→ **What you will do**:
Copy all the entries word for word, but omit the pictures.

*** Source material ***

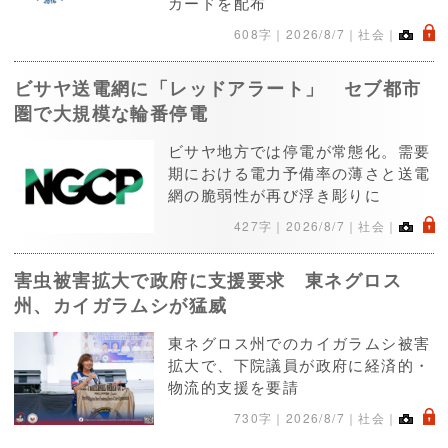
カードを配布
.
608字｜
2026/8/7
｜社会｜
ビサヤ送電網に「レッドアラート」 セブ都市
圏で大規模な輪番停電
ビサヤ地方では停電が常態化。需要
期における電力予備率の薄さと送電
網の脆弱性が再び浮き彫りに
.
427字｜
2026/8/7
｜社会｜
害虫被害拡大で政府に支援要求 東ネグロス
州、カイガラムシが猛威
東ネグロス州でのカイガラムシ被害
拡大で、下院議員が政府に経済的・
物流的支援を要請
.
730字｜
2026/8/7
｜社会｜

*** End of Source material ***

→ **Result of this task**:
カードを配布
.
608字｜
2026/8/7
｜社会｜
ビサヤ送電網に「レッドアラート」 セブ都市
圏で大規模な輪番停電
ビサヤ地方では停電が常態化。需要
期における電力予備率の薄さと送電
網の脆弱性が再び浮き彫りに
.
427字｜
2026/8/7
｜社会｜
害虫被害拡大で政府に支援要求 東ネグロス
州、カイガラムシが猛威
東ネグロス州でのカイガラムシ被害
拡大で、下院議員が政府に経済的・
物流的支援を要請
.
730字｜
2026/8/7
｜社会｜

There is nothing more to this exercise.